From Out of the Darkness

My pledge for Lent shall be to honor hope through my thoughts, words, and actions.  The inverse is my greatest fault these days, for too often and too easily I entertain thoughts of despair, especially with regard to lonesomeness and my present vocation of being single. 

When I used to write in my diaries as a little girl, I promised myself that I would never write down my sadnesses because I didn't want to give any sort of permanence to them, nor did I want to memorialize them by reading about them later.  As a result, I have volumes and volumes of beautiful diaries, full of the joys of my childhood, adolescence, and early 20s.  They are a delight for me to read.

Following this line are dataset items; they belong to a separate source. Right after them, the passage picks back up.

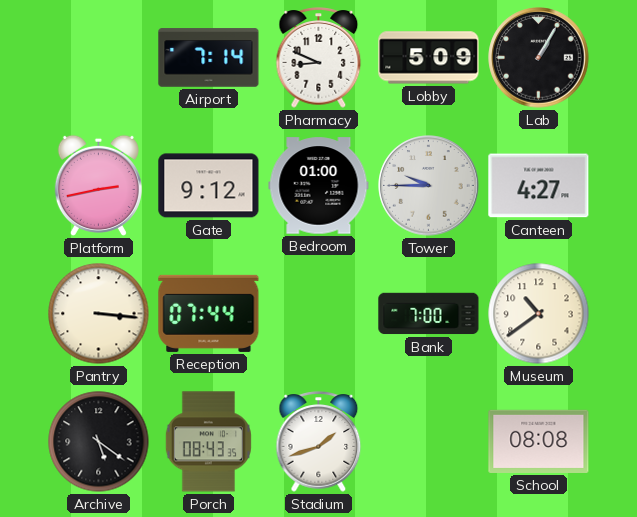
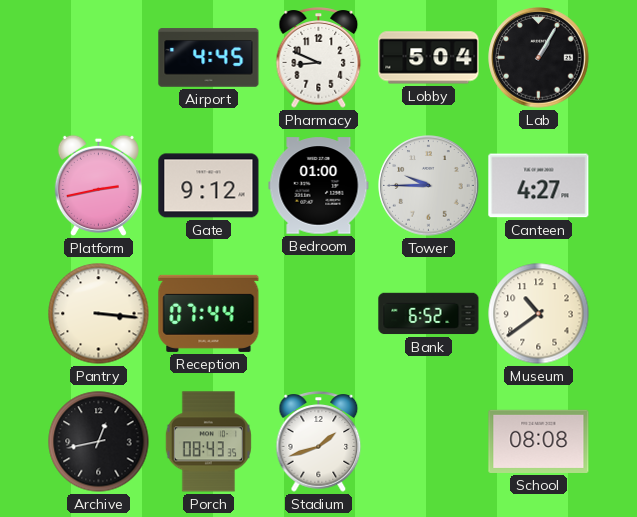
Airport: 7:14 -> 4:45
Lobby: 5:09 -> 5:04
Bank: 7:00 -> 6:52
Archive: 5:21 -> 12:43
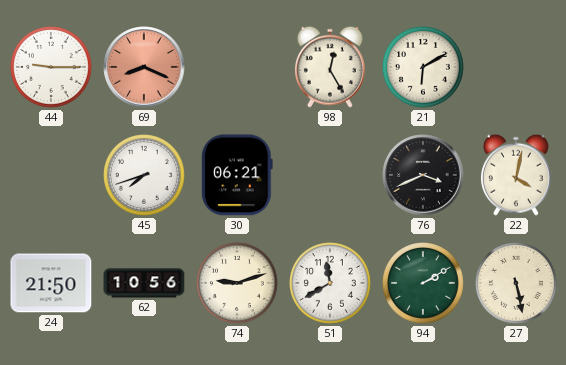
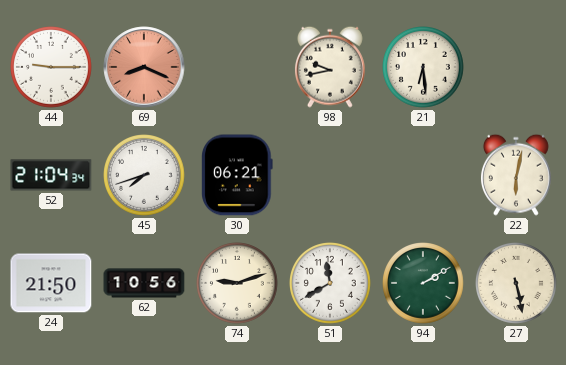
98: 12:25 -> 9:43
21: 6:10 -> 6:29
52: none -> 21:04
76: 3:41 -> none
22: 4:02 -> 6:02
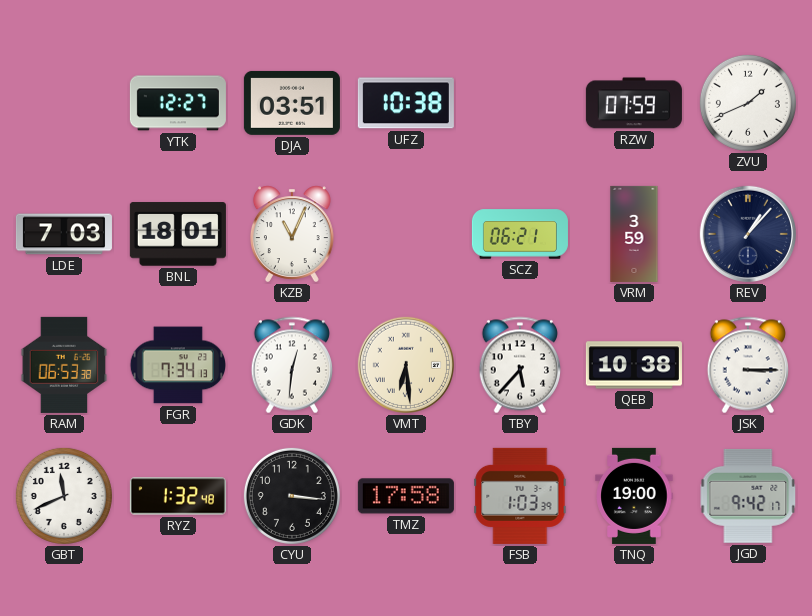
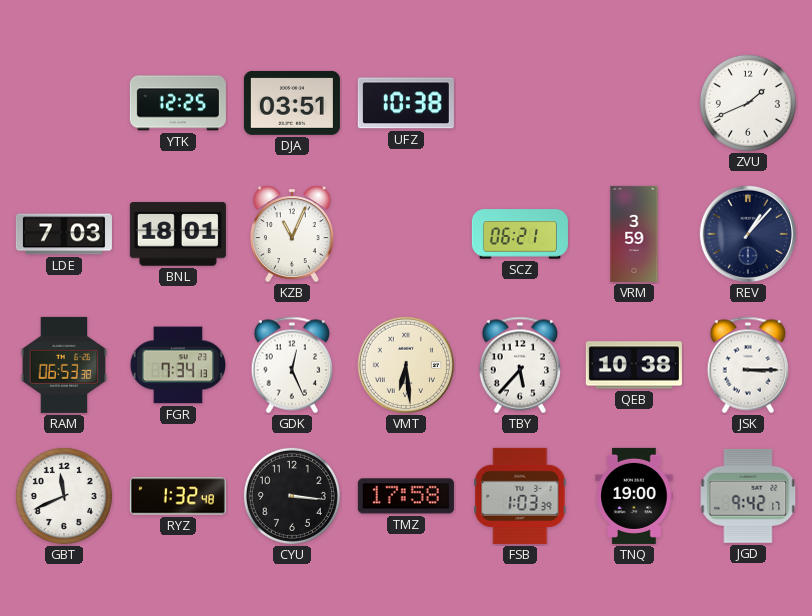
YTK: 12:27 -> 12:25
RZW: 07:59 -> none
GDK: 12:31 -> 12:26
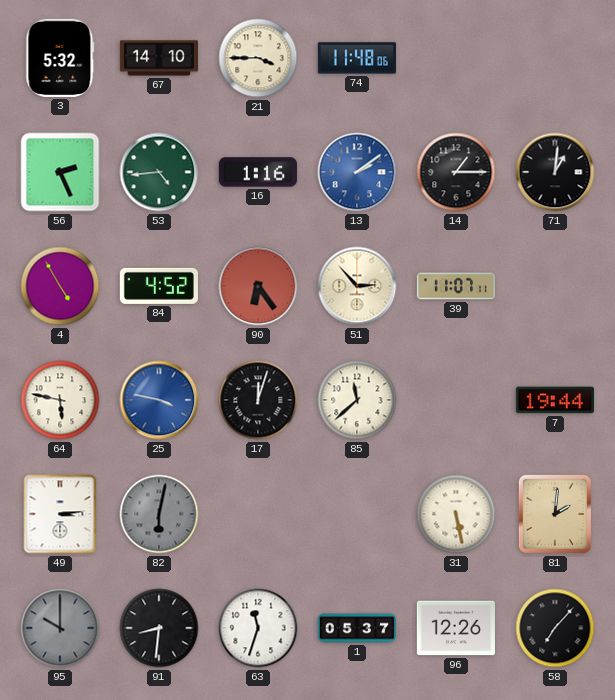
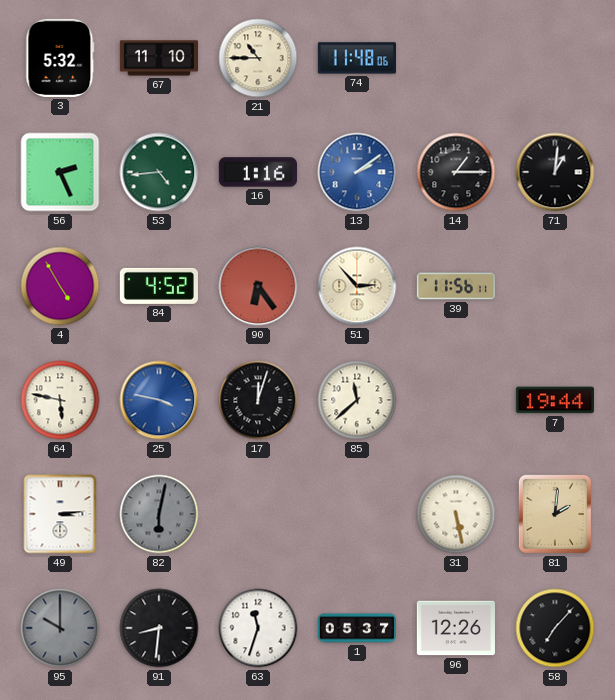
67: 14:10 -> 11:10
21: 3:45 -> 10:45
39: 11:07 -> 11:56
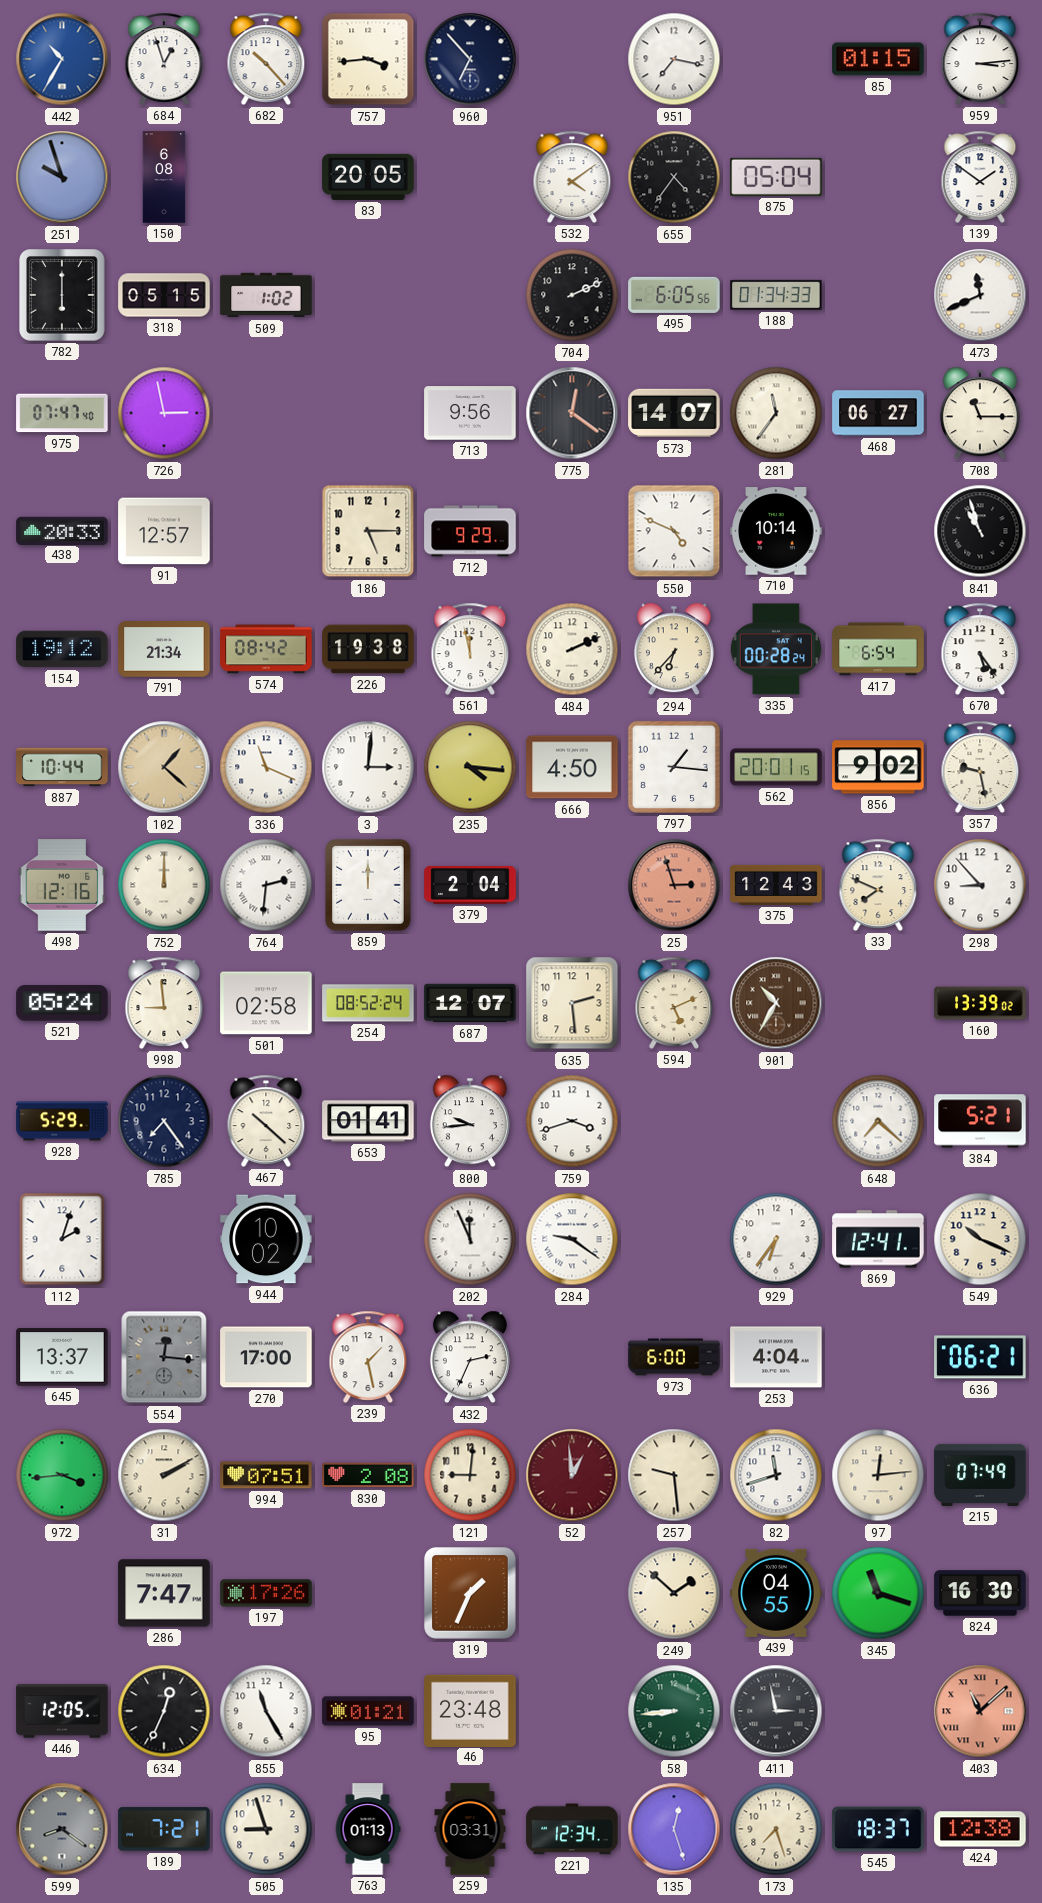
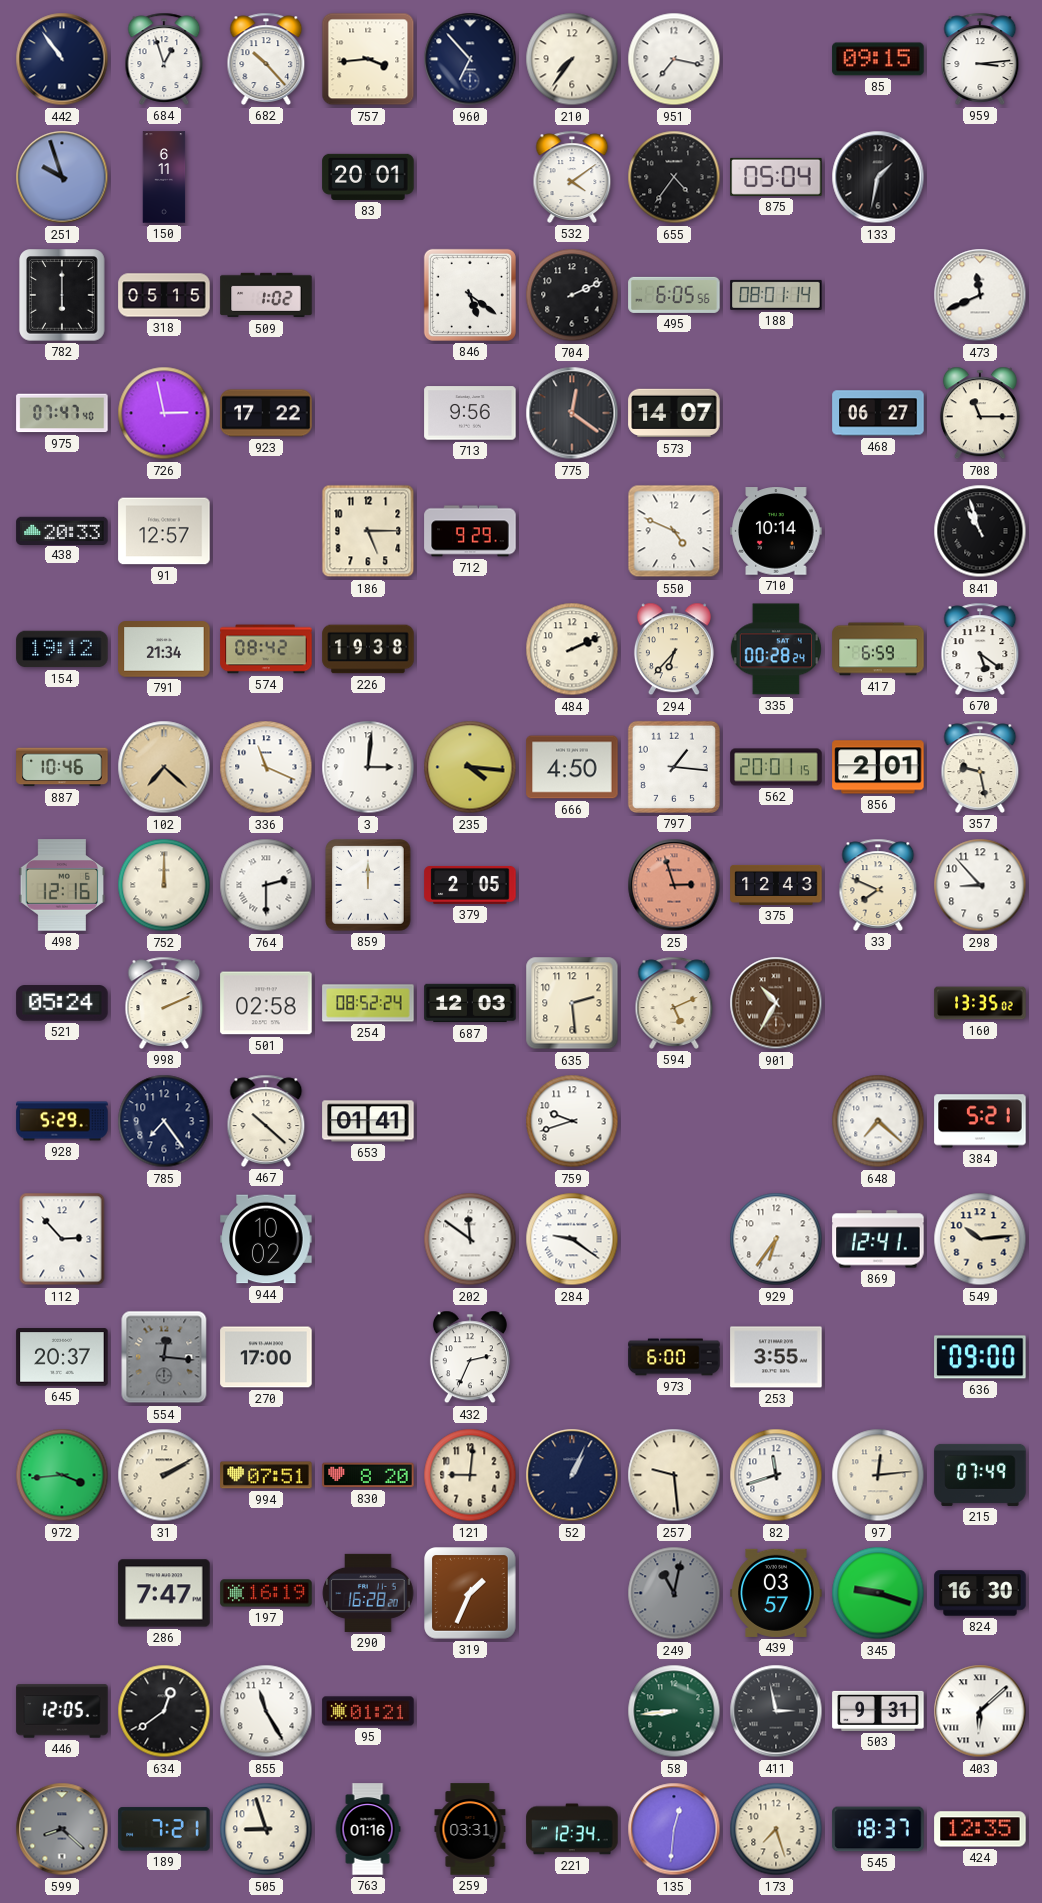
442: 10:35 -> 10:54
442 dial: blue -> navy
210: none -> 7:36
85: 01:15 -> 09:15
150: 6:08 -> 6:11
83: 20:05 -> 20:01
133: none -> 1:32
139: 1:51 -> none
846: none -> 5:21
188: 01:34 -> 08:01
923: none -> 17:22
281: 11:36 -> none
561: 11:58 -> none
417: 6:54 -> 6:59
670: 5:24 -> 5:21
887: 10:44 -> 10:46
102: 1:22 -> 7:22
856: 9:02 -> 2:01
764: 2:31 -> 2:30
379: 2:04 -> 2:05
998: 8:59 -> 2:11
687: 12:07 -> 12:03
160: 13:39 -> 13:35
800: 9:44 -> none
759: 3:42 -> 9:42
112: 2:03 -> 2:53
202: 11:56 -> 11:51
549: 10:19 -> 10:14
645: 13:37 -> 20:37
239: 1:28 -> none
253: 4:04 -> 3:55
636: 06:21 -> 09:00
830: 2:08 -> 8:20
52: 12:59 -> 1:04
52 dial: burgundy -> navy
197: 17:26 -> 16:19
290: none -> 16:28
249: 1:52 -> 11:02
249 dial: cream -> grey
439: 04:55 -> 03:57
345: 11:18 -> 9:18
634: 12:34 -> 12:39
46: 23:48 -> none
503: none -> 9:31
403: 11:08 -> 6:08
403 dial: salmon -> white
599: 8:21 -> 8:22
763: 01:13 -> 01:16
135: 12:27 -> 12:31
424: 12:38 -> 12:35
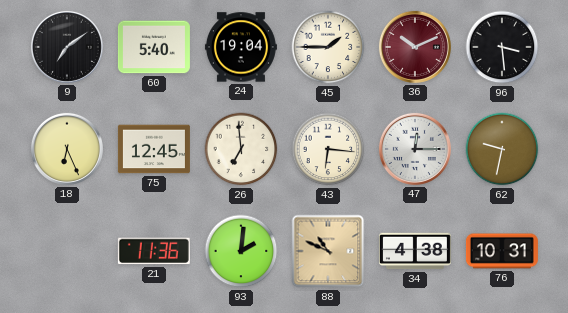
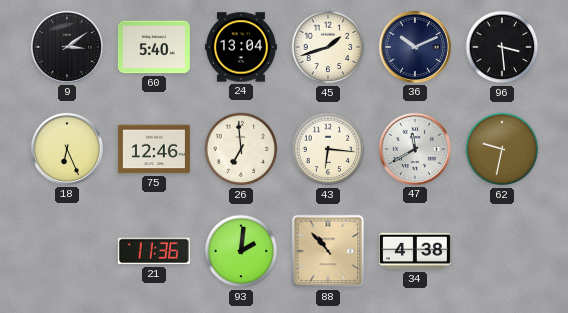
9: 7:09 -> 3:09
24: 19:04 -> 13:04
45: 1:45 -> 1:42
36 dial: burgundy -> navy
75: 12:45 -> 12:46
47: 12:15 -> 11:40
88: 10:49 -> 10:53
76: 10:31 -> none
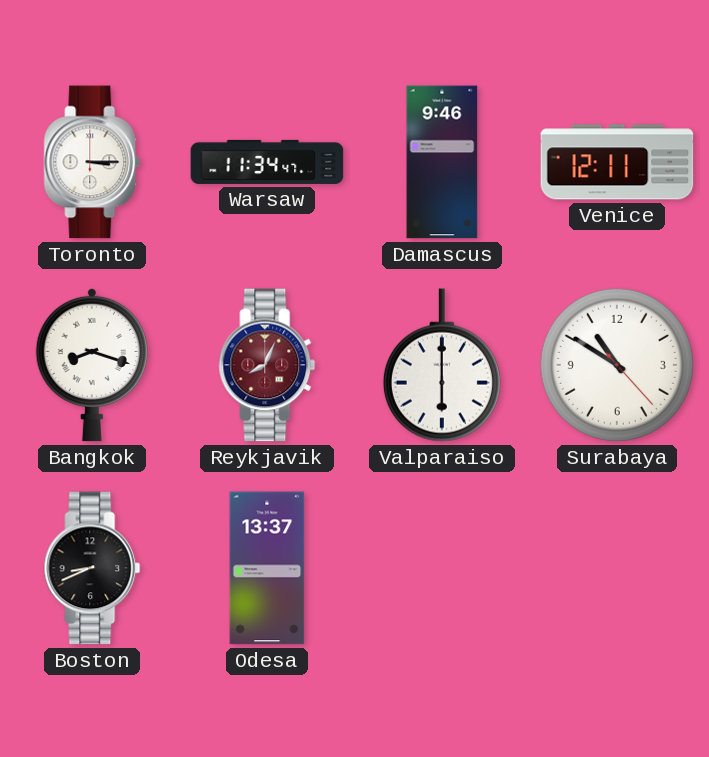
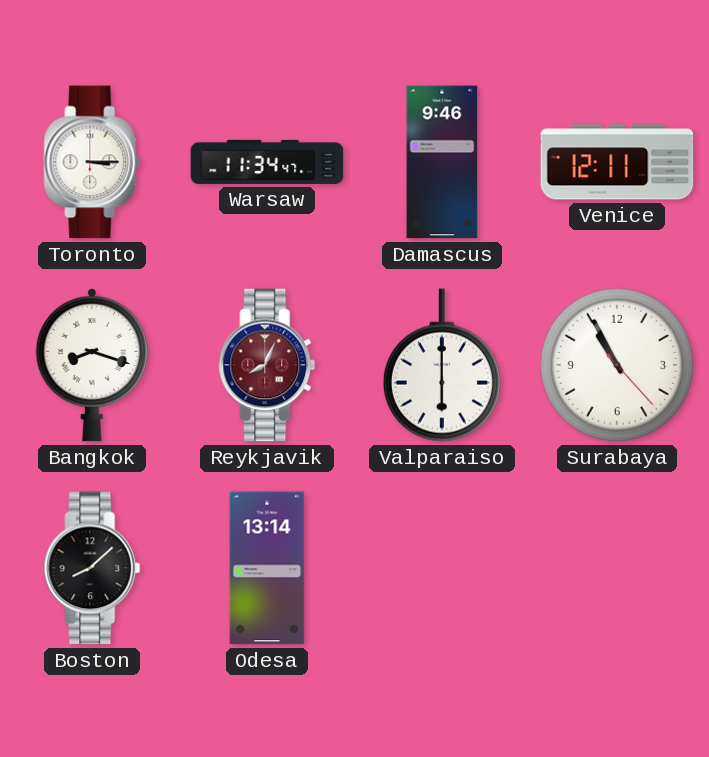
Surabaya: 10:50 -> 10:55
Boston: 8:41 -> 8:08
Odesa: 13:37 -> 13:14
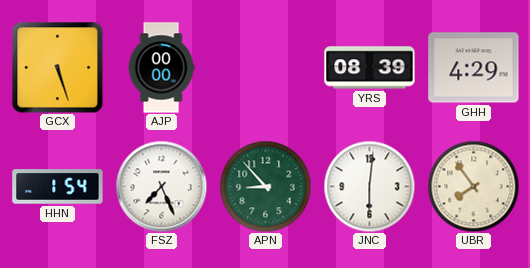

Most of all, this outlook of life and approach to writing caused my first 27 years to be exceedingly happy.  No matter what challenges or obstacles I faced (and I was given my portion), I would search for happiness each and every day, and then--once I found it--I would write about it, always believing that it was there to be discovered.

But, someone convinced me, when I began this blog in 2008, that I ought to write about my sadness to make myself more "real" to my readers.  This would be not only a fundamental change in my writing style but also in my living.

But I did it.  I took the suggestion.

In small degrees, I began to search for sadness, and I wrote about it to make myself more real, thinking (somehow) that sadness is a more authentic feeling than happiness, when really the opposite is true.

And while perhaps I may have achieved conveying this "realness" to my readers to some degree, I have also given glory to falsehoods and burdened myself with a sense of pervasive sadness.  This self-perceived and self-created pervasive sadness is something I must see time and time again, its blandness staring back at me every time I log onto to the pages of this blog and begin to write.

Perhaps this is why I have uncomfortably felt that ages 28, 29, and 30 have been the saddest of my life.  For the first time in my life, I have submitted to giving glory to sadness and attention to despair.

But I do not want to be like this.  I never did.  I merely took someone's suggestion, and it has grown like a weed into this.  I trust the writer of my childhood and adolescence much more than he who advised me as an adult.

And so, at least for the next 40 days of Lent, I shall hand my writing pen back to the author of my diaries.  I shall let myself look at this world in the way I originally intended.  I shall give no voice to the falsehood of despair, and I shall search for happiness until I find it, while simultaneously believing that I already have it found.  Yes, hope and happiness are most certainly there, ready for the discovery, both within myself and within this world.  If the young girl of me could find it, then all the more can this adult woman find it, who has acquired some added wisdom to help her along the way.

Welcome, Lent, in all of your dark sadness, to the bright Hope I shall use to hold you.  During this season of waiting and longing, I shall lift others and myself up, through the use of encouraging words of truth and hope, both in my mind, on paper, and in my actions.  I shall not speak in the dark, distorting shadow of dispair.  I shall be silent until those fleeting moments pass, just as they always do.  There is not a better time to uphold Hope than in the season of Lent which begs for it!